| Mitsubishi A6M Zero |
Rays of the Rising Sun
The Mitsubishi A6M Zero (零式艦上戦闘機 rei-shiki-kanjou-sentouki) is the Japanese initial fighter. It is extremely fast, cheap, and well equipped, making it the best fighter available at the beginning of the game. This quick fighter can be deployed in great numbers as an aerial defense, or as raiders of construction trucks or recon units. It should be noted that although the Zero has many advantages, it is very lightly skinned with virtually no armor, making it an easy target for enemy anti-aircraft guns or swarms of fighters. This flaw can be countered by deploying large amounts of Zeros to control the skies.
Saburo Sakai flew this aircraft during most of the war, yet he was able to hold his own against powerful American Hellcats.
A Japanese player should note that when Zeroes are shot down, they explode in spectacular fashion when they reach the ground, dealing far more damage than any other crashing plane. This can be used to the player's advantage when flying over enemy formations, but be careful when flying over your own troops.
The Mitsubishi A6M Zero was a true symbol of Imperial Japan even more than the Spitfire was a symbol of Great Britain. The delicate lines of the Reisen, as it was known in Japan, masked a long-range, hard-hitting capability, just as the delicate manners of Japanese diplomats posted to Washington had masked their country's war aims.

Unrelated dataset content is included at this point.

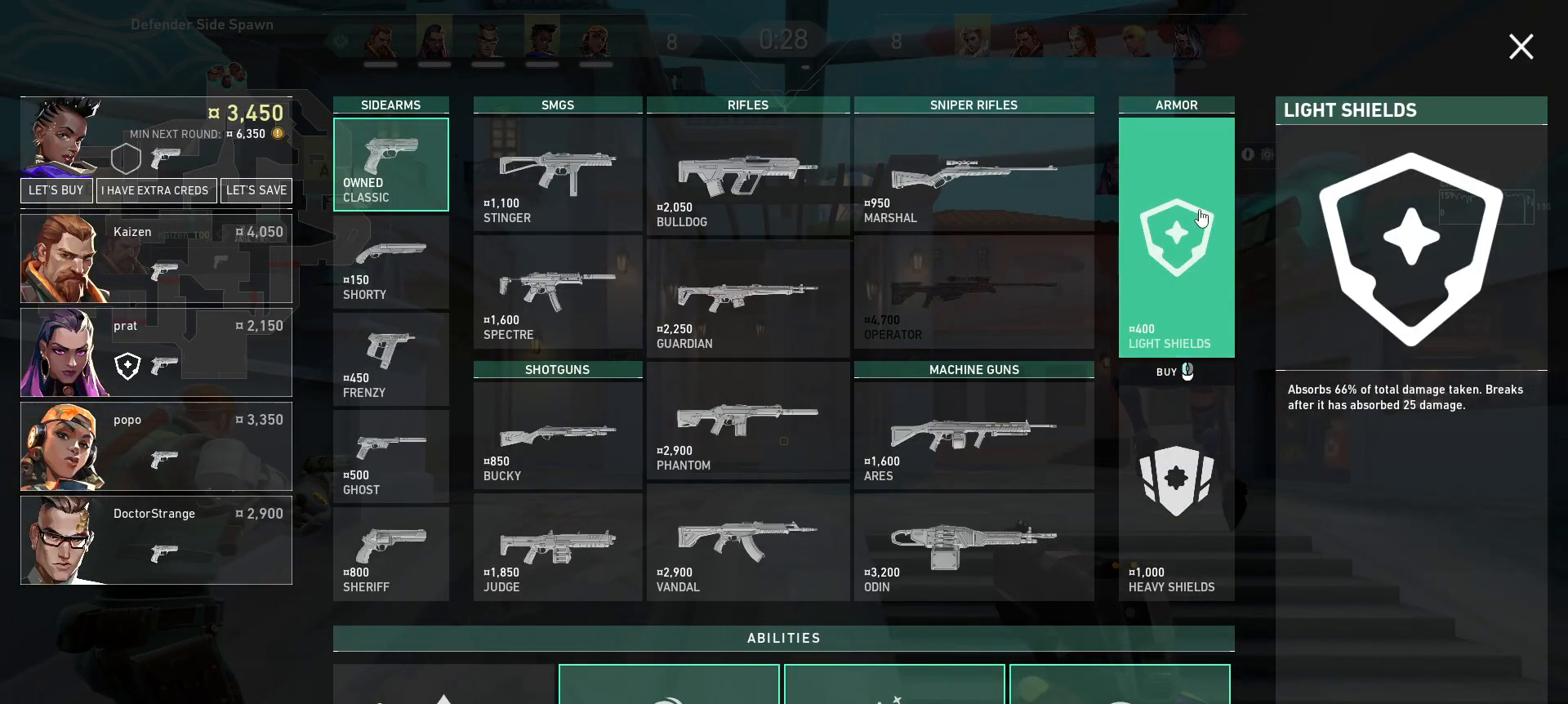
{"keys": [], "mouse": [], "events": [[83, "mouse_left", "up"]]}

The West had long been dismissive of Japan's potential for air warfare, comfortably and stupidly assuming that Japanese aircraft were merely inferior copies of Western designs, and that Japanese pilots were unable to successfully engage in dogfights. This attitude prevailed despite the demonstrated competence of the Japanese Army and naval air forces in battles with both China and the Soviet Union, despite the very specific warnings of no less an authority than Claire Chennault, who would soon lead the American volunteer Flying Tigers in China.
The overwhelming successes of the Mitsubishi A6M Zero during the first six months of the war stunned Western observers, who now catapulted the Zero to the ranks of a super-plane, flown by super-pilots. This was not too much of an exaggeration in 1942, for the Zero was indeed superior to every fighter it faced, land-based or carrier-borne, and the Japanese Navy's elite force of experienced pilots was equal to or better than any in the world.

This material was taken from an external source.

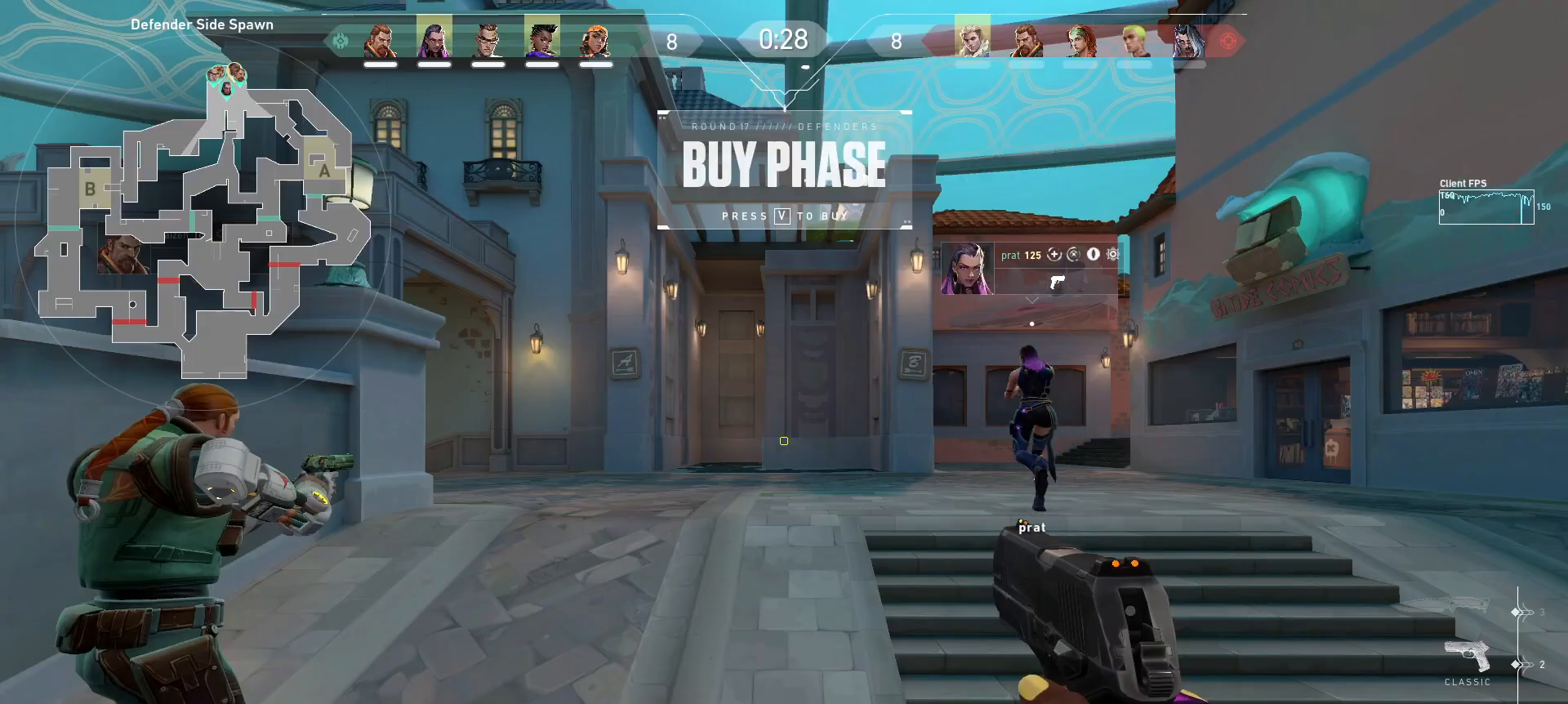
{"keys": [], "mouse": [], "events": [[233, "w", "down"], [483, "w", "up"]]}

In time, the very design features Jiro Horikoshi had used to achieve the required performance -- light weight, minimum armor, non-self-sealing tanks -- would allow opposing American fighters to gain the upper hand. Continually updated with new equipment, the Zero was kept in production long after it was obsolete, with 10,499 being built. It seemed as if considerable losses could not waver the indomitable spirit of the Japanese fighting force.
By 1943, the performance of the Zero and the quality of its pilots were on irreversible downward spirals. Particularly damaging was that Japan's experienced pilots died in great numbers relatively early in the war. Conversely, American aircraft and pilots continually improved. The Mitsubishi A6M Zero's final role was a sad one: a kamikaze sacrifice of plane and pilot.
Strategies and TacticsEdit
- Deploying several Zero fighters can make a seriously effective aerial fighting force.
- The Zero can outclass nearly every fighter in engages in 1939, and even into 1942. Take advantage of the technological superiority while it is there.
Two 7.62mm MGs and two bore sighted 20mm cannons attached to the wings.